Su familia es monoparental y el pequeño de sus dos hijos (de veinte meses) nació ya con su madre al frente del puesto. «La conciliación es tan fácil o difícil como en cualquier profesión. He de estar disponible las 24 horas así que, también como otros muchos trabajadores, los abuelos ayudan mucho», explica. Consiguió un puesto a pocos kilómetros de donde nació tras once años entre Jaén, Moaña, Navarra y A Lama. «Tenía claro que quería volver a Galicia, así que estudié mucho para ascender directamente a sargento, sin pasar por cabo, y conseguí plaza en Moaña. Fue la primera mujer de este puesto y de él guarda su principal anécdota: «Un día llamó a la puerta una mujer y, cuando le abrí, me vió de arriba abajo varias veces y me preguntó si no estaba la Guardia Civil. Yo ahora me sonrío pero entonces casi me molestó porque mi uniforme lo decía claro», recuerda. «Mi trabajo es exactamente igual al de un hombre y tampoco noté nunca ningún trato distinto dentro del cuerpo. Cuando llegué aquí sí que preguntaban por mi antecesor, pero porque lo conocían desde hacía años», dice. Son algunas de las cualidades que, a su juicio, le hacen a un guardia ganarse el uniforme cada día. Su testimonio es revelador ante el anunciado cierre masivo de puestos menores. «La prioridad es hablar con los vecinos, que te conozcan y conocerlos. Para ser guardia civil hay que tener una gran vocación de servicio a la ciudadanía», recalca.
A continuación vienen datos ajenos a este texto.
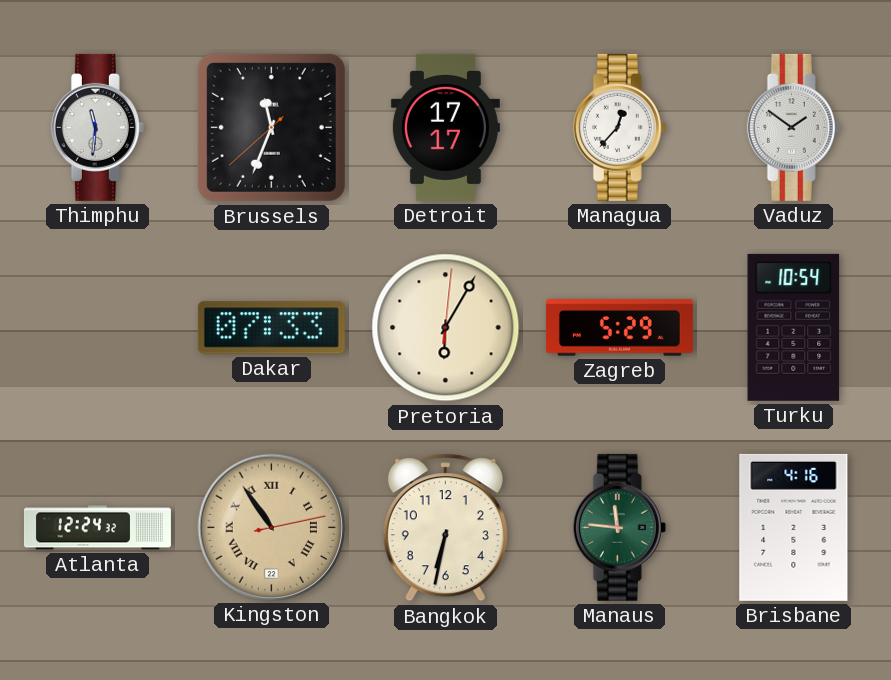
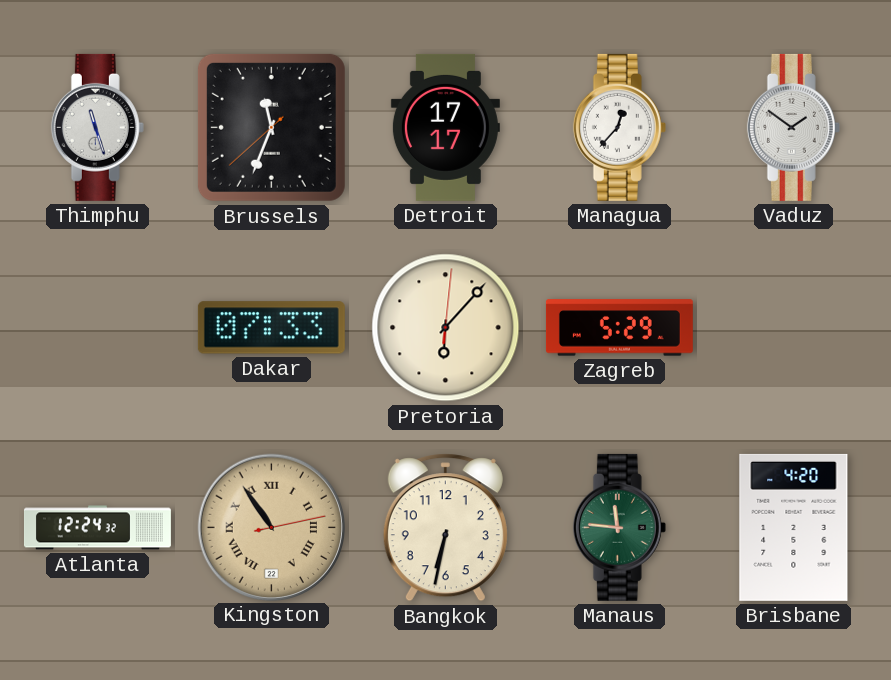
Thimphu: 11:31 -> 11:27
Pretoria: 6:05 -> 6:07
Turku: 10:54 -> none
Brisbane: 4:16 -> 4:20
La suya es una demarcación con muchos habitantes y el ritmo de atención en el puesto lo evidencia. «Siguen viniendo personas a pedir ayuda por temas familiares, madres que necesitan consejo por sus hijos o asesoramiento por vecinos», indica. Y es que, en Soutomaior, como en la mayoría de municipios rurales de España, los conflictos por los lindes siguen liderando el ránking de los problemas vecinales. «Es muy importante esa cercanía, que se está perdiendo, porque muchas de estas situaciones consiguen solventarse sin llegar a denuncias y menos a enfrentamientos», apunta la sargento.

Además de la atención ciudadana diaria, de ocho a dos de la tarde hay que patrullar muchas horas porque el territorio es tan extenso como dispersa la población. La tasa de delincuencia es similar en toda la provincia. Y las prioridades. Tiene ocho órdenes de protección a mujeres en vigor, robos en comercios y un repunte en las estafas a través de Internet. No titubea sobre su principal caso hasta la fecha: «El asesinato de una vecina de Ponte Sampaio fue el momento más duro y conseguir detener a su asesino, el más satisfactorio».